Once we all knew the diagnosis, more than a year after he first had symptoms, it was our turn to try to hold him up.

He always managed to be the one encouraging others through his own illness. It was one of the most painful descents I’ve ever witnessed. Though it’s sometimes difficult to remember him before the weight loss and doctor’s battles, I can always recall the generous moments he gave without want for anything in return.

6 Responses to “Fallen Pillars”
  1. Mary Lynn says:

    Oh, Ruth, I have no comment, other than you’ve said it all. Tears are flowing for all who loved him.

    • Ruth Cassell says:

      Thank you Mary Lynn…he loved us all and had such an impact on all our lives. Impossible to forget and absolutely a blessing to have shared this life with him. Miss you all!

  2. Twila says:

    Well written and from the heart. He surely left a legacy, as evidenced by your written words.

    • Ruth Cassell says:

      Thank you Twila, for reading and being such a good friend. You know more than others how the loss of those who influence us–in any way–leaves a space that must be recognized. Rob was one of a kind and I am fortunate to have known him. Much love and peace to you –RUTH

  3. Mary Ann says:

    Ruth, your writing touched my heart❤️Doesn’t parts of your life feel like a lifetime away, but still so close you can still feel their touch, hear that special laugh or simply bring you back in an instant?
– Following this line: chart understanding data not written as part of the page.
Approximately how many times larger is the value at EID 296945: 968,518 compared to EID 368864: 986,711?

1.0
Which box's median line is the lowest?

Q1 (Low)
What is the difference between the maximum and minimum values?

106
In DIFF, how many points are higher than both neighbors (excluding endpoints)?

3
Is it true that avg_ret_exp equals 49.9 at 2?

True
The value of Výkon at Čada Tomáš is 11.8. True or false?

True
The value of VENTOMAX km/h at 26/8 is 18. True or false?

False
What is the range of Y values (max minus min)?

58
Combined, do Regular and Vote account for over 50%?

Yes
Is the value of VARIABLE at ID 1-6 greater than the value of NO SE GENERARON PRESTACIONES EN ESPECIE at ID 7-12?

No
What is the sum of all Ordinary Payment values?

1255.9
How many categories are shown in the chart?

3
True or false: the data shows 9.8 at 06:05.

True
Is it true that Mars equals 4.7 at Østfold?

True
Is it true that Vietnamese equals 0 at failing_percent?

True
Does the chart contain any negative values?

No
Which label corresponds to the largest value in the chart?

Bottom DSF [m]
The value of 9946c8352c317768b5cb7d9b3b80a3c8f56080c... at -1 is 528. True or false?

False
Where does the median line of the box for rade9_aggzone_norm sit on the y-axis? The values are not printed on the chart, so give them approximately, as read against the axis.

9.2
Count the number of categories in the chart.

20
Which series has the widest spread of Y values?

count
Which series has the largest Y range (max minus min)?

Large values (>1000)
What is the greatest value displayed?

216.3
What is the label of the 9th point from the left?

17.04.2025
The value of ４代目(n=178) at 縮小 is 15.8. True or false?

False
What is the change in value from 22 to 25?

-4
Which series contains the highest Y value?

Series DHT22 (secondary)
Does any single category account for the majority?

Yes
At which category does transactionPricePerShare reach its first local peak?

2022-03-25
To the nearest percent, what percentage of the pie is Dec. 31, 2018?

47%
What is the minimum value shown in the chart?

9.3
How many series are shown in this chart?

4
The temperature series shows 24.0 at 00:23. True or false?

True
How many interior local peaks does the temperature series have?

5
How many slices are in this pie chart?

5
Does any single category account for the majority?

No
I try to live with no regrets and remind myself that all the events in our lives make up the fabric of who we are today.

    Of who we are still becoming…

    I feel blessed that you were placed in my path, responded when I invited you in and shared this space with me. I too want to write more, reflect and slow down more, and ultimately become a better version of me along the way💕 xo

    • Ruth Cassell says:

      Mary Ann–thank you so much for reading and commenting. I couldn’t agree more…everything we experience makes us who we are and who we will be. I value the many ups and downs of life, for without them I wouldn’t be able to recognize how special every moment is.

      I am so glad we have connected and are able to share our love of writing and personal reflection. I look forward to many more conversations in the future 🙂 Our journeys become us!